Rosemary Essential Oil
Rosmarinus officinalis (rosemary), used topically, has improved scalp circulation. In one study, minoxidil was mixed with rosemary essential oil. According to scientists, itching and scalp irritability were less common side effects of minoxidil. This is because there may be anti-androgenic properties in rosemary.
Low-Level Laser Treatments
In more complicated situations, particularly when there is a genetic component to a woman’s female-pattern hair thinning, LLLT has proven to be beneficial. LLLT can stimulate epidermal stem cells to transition from their resting to their growing state.
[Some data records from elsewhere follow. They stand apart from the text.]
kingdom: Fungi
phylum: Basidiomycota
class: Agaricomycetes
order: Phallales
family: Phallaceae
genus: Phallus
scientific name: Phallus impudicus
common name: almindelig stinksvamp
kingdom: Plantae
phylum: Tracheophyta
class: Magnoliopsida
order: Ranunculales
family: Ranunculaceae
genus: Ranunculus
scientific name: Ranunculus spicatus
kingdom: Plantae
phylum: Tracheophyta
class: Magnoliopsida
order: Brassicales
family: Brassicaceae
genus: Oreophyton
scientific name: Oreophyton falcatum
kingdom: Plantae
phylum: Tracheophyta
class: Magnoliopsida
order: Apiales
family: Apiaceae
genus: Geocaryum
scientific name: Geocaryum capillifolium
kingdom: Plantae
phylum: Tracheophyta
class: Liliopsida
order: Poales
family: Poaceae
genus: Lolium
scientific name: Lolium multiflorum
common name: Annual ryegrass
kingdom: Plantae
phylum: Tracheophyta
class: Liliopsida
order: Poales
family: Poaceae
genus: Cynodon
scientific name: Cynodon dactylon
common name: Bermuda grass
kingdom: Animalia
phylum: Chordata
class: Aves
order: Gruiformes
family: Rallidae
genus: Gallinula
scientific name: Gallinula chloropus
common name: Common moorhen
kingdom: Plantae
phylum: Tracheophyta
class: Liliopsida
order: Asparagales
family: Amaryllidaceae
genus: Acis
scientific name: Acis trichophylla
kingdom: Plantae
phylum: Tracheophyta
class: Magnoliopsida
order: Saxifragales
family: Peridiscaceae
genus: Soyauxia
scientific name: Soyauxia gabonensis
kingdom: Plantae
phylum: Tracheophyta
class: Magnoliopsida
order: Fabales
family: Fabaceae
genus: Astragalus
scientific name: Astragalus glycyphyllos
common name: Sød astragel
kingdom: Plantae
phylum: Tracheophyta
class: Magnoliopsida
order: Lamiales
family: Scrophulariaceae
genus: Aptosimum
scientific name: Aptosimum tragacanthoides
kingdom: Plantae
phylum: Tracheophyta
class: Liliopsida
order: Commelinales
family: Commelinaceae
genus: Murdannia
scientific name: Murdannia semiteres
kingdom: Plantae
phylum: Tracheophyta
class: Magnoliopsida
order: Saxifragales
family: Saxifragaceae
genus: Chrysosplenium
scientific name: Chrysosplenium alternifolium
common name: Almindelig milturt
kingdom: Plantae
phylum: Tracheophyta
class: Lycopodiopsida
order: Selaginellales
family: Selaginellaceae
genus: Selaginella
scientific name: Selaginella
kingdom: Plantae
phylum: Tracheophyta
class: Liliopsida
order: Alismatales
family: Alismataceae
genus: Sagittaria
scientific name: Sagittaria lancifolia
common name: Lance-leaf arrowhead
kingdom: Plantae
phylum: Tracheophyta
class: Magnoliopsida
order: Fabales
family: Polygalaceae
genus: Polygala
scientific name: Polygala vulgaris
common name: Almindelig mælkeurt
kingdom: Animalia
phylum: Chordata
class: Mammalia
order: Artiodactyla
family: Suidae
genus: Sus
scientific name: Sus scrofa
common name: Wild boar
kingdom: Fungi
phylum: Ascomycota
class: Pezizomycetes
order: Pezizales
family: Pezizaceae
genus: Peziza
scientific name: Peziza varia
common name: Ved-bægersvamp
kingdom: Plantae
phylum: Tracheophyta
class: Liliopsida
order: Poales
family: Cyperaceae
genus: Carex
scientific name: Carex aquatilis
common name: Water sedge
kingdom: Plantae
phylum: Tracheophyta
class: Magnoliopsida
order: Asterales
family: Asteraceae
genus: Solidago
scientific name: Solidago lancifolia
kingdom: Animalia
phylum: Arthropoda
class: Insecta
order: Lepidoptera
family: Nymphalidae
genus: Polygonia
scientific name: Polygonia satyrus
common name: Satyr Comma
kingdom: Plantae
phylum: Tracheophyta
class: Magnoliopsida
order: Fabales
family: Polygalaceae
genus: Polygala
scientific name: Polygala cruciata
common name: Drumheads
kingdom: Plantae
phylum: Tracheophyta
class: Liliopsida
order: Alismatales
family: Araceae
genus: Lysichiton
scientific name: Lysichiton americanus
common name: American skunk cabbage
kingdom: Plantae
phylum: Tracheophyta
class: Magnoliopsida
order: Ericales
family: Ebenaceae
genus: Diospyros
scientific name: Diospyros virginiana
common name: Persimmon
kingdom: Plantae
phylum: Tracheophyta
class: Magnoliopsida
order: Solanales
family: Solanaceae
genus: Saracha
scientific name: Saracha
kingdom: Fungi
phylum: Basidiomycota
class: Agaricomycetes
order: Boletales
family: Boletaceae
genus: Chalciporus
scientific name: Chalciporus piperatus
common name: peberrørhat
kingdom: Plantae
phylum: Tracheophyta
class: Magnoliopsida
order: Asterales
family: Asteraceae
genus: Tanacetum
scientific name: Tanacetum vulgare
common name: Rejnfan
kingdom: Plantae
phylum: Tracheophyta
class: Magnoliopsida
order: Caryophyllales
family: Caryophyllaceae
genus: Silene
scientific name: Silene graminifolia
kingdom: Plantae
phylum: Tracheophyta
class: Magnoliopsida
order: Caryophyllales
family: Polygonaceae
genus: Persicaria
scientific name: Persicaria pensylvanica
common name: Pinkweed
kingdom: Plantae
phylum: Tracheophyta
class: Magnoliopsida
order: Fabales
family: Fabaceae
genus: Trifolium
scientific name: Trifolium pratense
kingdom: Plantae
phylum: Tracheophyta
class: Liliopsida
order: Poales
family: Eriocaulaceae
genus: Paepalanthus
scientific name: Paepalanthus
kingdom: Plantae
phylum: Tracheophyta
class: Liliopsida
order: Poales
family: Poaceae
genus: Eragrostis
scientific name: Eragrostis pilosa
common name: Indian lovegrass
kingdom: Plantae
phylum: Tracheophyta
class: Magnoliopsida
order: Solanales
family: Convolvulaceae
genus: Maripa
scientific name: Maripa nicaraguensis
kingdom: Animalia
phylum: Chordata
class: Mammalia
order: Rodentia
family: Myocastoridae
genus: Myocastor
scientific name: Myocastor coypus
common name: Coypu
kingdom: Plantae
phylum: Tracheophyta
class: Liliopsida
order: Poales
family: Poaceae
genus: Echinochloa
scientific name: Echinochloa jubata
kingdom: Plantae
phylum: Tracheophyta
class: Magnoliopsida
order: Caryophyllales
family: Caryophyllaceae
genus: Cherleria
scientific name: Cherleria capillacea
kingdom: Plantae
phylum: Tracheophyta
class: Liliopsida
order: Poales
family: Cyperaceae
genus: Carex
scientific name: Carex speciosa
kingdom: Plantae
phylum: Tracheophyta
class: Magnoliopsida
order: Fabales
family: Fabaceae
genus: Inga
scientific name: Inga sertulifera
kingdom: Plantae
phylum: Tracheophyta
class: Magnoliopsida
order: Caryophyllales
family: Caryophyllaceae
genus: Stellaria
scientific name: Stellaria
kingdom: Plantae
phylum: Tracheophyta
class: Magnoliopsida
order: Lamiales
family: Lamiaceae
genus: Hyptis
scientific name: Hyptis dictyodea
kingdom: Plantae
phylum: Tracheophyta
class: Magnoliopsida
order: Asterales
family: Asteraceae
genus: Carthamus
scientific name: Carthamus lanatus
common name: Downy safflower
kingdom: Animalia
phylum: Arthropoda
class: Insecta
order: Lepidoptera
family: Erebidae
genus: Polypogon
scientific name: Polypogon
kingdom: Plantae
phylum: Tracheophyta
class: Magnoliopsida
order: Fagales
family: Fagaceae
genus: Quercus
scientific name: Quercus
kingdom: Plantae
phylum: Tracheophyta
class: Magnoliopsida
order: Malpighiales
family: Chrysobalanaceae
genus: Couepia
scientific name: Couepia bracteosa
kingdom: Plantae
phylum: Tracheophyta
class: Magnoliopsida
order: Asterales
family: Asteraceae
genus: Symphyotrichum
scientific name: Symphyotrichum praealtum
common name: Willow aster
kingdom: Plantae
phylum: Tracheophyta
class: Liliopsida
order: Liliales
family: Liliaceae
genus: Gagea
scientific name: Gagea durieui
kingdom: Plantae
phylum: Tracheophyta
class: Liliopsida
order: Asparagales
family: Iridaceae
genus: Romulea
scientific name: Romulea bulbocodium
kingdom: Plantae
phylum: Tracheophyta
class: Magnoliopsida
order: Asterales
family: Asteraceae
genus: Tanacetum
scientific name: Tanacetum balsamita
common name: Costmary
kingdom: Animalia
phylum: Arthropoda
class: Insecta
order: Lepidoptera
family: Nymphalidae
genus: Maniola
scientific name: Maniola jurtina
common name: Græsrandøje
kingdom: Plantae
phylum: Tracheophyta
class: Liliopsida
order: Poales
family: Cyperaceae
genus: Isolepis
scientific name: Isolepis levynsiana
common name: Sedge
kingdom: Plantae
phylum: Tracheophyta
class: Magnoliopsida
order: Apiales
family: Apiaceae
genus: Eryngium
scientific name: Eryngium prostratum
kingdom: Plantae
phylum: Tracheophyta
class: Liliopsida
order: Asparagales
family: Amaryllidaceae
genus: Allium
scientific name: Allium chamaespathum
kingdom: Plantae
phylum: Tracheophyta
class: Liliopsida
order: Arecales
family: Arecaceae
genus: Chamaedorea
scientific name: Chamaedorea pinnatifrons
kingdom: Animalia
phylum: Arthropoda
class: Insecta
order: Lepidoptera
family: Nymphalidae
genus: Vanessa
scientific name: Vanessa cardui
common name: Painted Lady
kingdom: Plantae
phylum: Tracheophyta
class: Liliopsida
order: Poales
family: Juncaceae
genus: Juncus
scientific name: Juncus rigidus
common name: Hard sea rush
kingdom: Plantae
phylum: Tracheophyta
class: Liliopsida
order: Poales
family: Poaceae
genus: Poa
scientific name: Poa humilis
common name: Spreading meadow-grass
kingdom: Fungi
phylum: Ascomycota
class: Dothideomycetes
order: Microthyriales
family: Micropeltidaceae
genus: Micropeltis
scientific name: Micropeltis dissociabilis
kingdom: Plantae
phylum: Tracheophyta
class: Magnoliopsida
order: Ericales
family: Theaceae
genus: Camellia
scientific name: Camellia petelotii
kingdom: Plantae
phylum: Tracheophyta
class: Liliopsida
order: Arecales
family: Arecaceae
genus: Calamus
Menopause Hair Loss Treatment Using Natural Methods
Observe Your Hair
Most menopausal women don’t even become aware of the hair loss issue until it is too late. That, in turn, contributes to the issue. You can minimize menopause-related hair loss, but you must take action as soon as you realize it. Some of the finest treatments focus on hair loss in its earliest stages, diagnosing the issue as soon as it appears and before it worsens. Therefore, when you begin experiencing menopausal symptoms, you should start giving attention to delicate stresses. Unnatural shedding, weakening, and breakage can all indicate impending volume loss.
Boost Your Protein Intake
It would be best if you modified your diet to reflect the significant changes your body is currently undergoing. Adapting to the body’s altered dietary requirements is crucial to prevent hormonal imbalances from adversely impacting the body’s health, complexion, and hair after menopause.
Increase the protein content of your meals. Lean meat is a fantastic source of animal protein, so increase your consumption. Start regularly consuming egg whites. The daily salad should contain low-fat cottage cheese. Include some nuts and legumes in each of your daily meals.
Change To Biotin
Hair treatments are the only way to give the hair the non-dietary nutrients it requires. It’s time to convert to natural and reputable items if you have previously used typical consumer-grade chemical solutions. If you want to stop hair thinning after menopause, switch to products with biotin. These products deliver folic acid and vitamin B7 to the hair roots, which are crucial for healthy hair. So instead of stressing over salon procedures, go to protein- and biotin-enriched haircare products that can reduce thinning without using hormones or chemicals and be color safe.
Start Taking Vitamins and Minerals
The body enters a stage of life where it begins to require the additional support that it had been managing just well without. One of those additional supports that the body could use at this point is vitamin and mineral pills. Therefore, losing a lot of hair may be because your body lacks certain nutrients necessary for healthy hair, such as zinc, biotin, vitamin A, vitamin D, etc. Consult your physician about supplements.
Be Kind to Your Hair
Using the proper products and eating the correct things alone won’t cut it. From now on, you should also treat your hair with additional gentleness. Hair begins to lose its customary resilience and vigor during menopause. Therefore, use caution when brushing the hair. Don’t style your hair every day. Avoid excessive rubbing or twisting of your hair strands and unnecessary tension. When combing, try to avoid brusquely brushing through tangles. Especially, look after your scalp.
Numerous menopausal women suffer from alopecia. Any amount of hair loss a woman has throughout her life is distressing. It is frequently dismissed as a vanity concern and does not receive the attention it merits. A proactive strategy implemented early on will bring immediate mental calm and progressive symptom relief.